Since 2008, CoreCivic has donated 16 gifts, averaging about $11,200 per year, to support various student and faculty activities. Belmont’s annual revenue budget last year was approximately $300 million, according to Belmont’s Office of Communications.

For alumni like Robert Gay, a 2011 commercial music graduate, this financial support from CoreCivic means he will not be donating to Belmont until things change.

“I have been proud to be a Bruin, but at this time, I am not because of what I have discovered the university represents based on its associations with CoreCivic,” said Gay. “I want to be proud of my university again.”

Gay has had three private conversations with Fisher regarding Belmont’s associations with CoreCivic. While he appreciated the audience with Fisher, there was no promise of change from Fisher, he said.

Going forward, Be Better Belmont plans to continue to advocate for a complete break of all ties to CoreCivic, for the university to speak more transparently of its associations and for structural and policy change within the university.

“We’re not going to be a campus that displays ‘Bridges to Belmont’ as a campaign while also taking lives from that same community by accepting money from CoreCivic. You can’t have both anymore,” Smith said.

CoreCivic stands in solidarity with the Black community in condemning police brutality and racial injustice, Gilchrest said.
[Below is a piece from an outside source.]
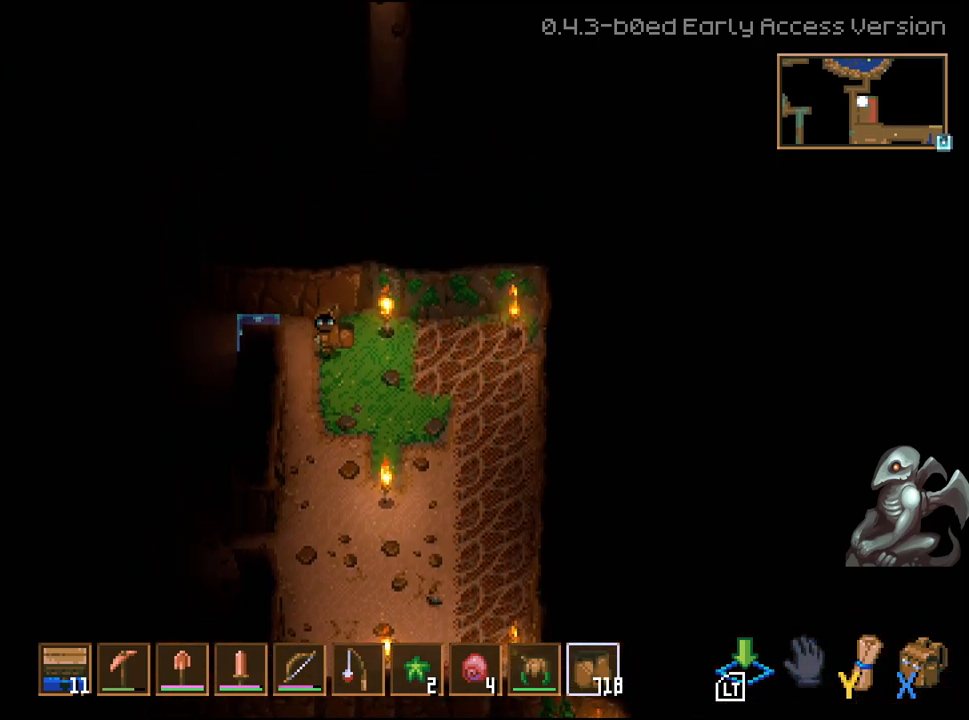
{"buttons": ["L2"], "left_stick": "center", "right_stick": "left", "events": [[217, "left_stick", "center"], [367, "L2", "down"]]}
“We’re proud of our diverse workforce and our efforts to fight recidivism and change the lives of those in our care. We know there’s much more to be done, and we’re committed to being impactful in the fight for equality and the peaceful existence of every American regardless of the color of their skin.”

The members of Be Better Belmont do not believe the prison industry has any place among educational institutions. Especially, Christian ones like Belmont, said Gay.

“Putting people behind bars for profit does not stand in solidarity with lives at all,” said Gay.

“No education is worth the price of putting human beings in cages. There has to be an alternative.”